** Opening Records shown block **

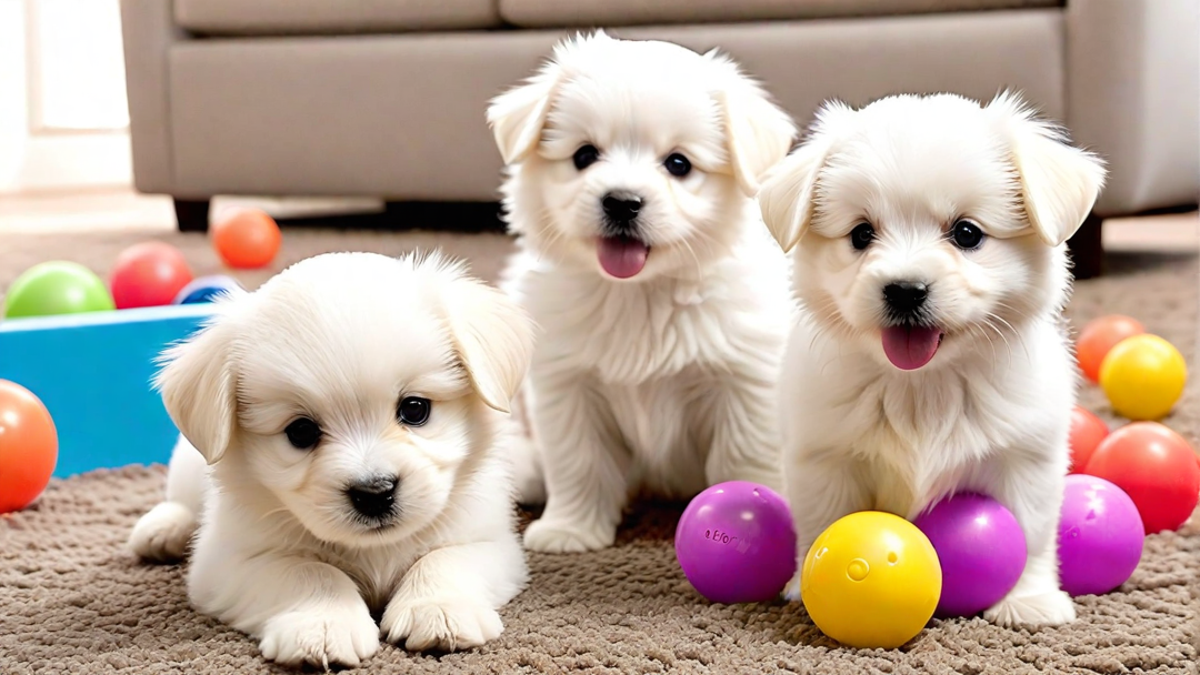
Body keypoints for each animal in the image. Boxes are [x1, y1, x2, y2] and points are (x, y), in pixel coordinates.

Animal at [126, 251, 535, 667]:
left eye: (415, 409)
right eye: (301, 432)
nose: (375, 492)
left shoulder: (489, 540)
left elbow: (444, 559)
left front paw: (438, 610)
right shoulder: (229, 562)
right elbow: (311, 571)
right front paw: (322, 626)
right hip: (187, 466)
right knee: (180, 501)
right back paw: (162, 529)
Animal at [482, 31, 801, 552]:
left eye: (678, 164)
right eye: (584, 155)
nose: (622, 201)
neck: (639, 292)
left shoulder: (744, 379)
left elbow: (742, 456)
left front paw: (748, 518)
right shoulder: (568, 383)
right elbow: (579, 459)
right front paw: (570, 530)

** Closing Records shown block **
** Opening Records shown block **

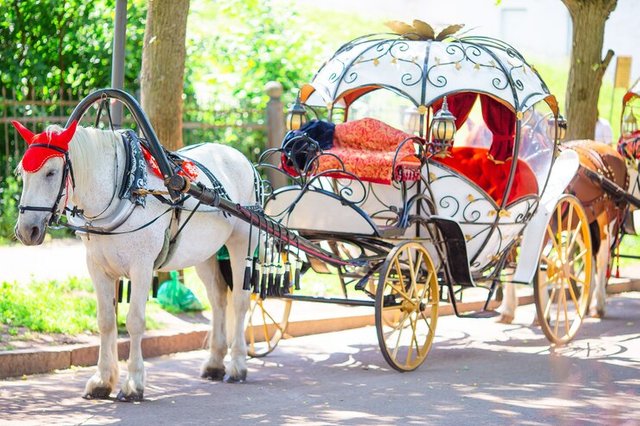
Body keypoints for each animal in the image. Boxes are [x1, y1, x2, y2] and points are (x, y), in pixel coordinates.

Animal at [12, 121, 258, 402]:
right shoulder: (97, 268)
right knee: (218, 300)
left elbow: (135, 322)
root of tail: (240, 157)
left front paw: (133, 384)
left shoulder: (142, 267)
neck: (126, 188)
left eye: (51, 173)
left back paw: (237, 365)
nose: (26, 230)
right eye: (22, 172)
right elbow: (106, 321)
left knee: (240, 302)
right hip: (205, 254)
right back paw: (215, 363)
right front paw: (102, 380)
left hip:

** Closing Records shown block **
** Opening Records shown block **

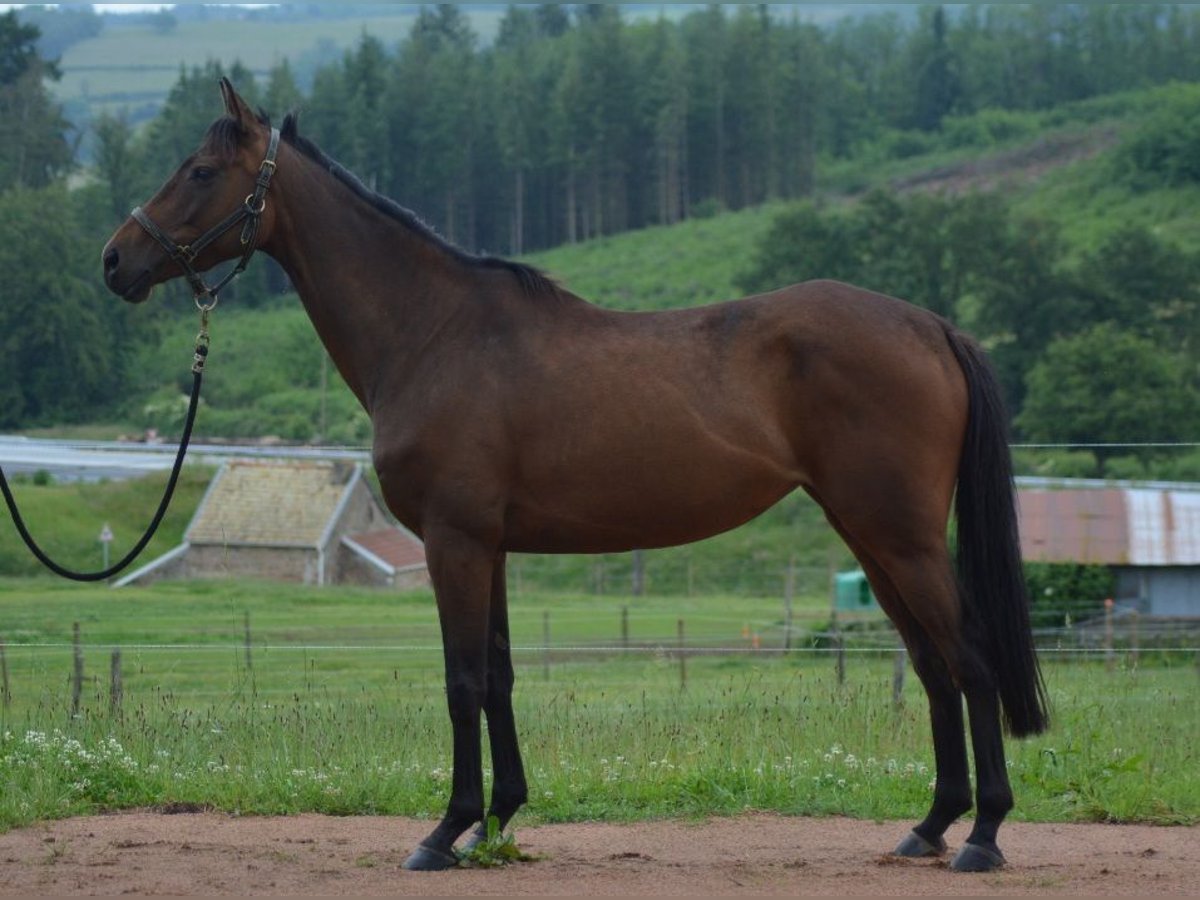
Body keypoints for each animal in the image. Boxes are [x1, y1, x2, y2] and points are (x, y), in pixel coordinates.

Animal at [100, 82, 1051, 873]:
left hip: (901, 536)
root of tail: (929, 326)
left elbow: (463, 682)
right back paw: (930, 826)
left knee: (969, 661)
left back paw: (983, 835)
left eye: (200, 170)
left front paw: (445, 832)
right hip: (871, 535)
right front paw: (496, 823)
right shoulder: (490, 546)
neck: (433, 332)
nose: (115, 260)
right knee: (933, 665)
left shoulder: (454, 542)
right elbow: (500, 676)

** Closing Records shown block **

● Required work: Out of the listing above, reproduce exactly the lines from the one with "right shoulder: (490, 546)" up to and including the one with "right elbow: (500, 676)".

● Written reply:
right shoulder: (490, 546)
neck: (433, 332)
nose: (115, 260)
right knee: (933, 665)
left shoulder: (454, 542)
right elbow: (500, 676)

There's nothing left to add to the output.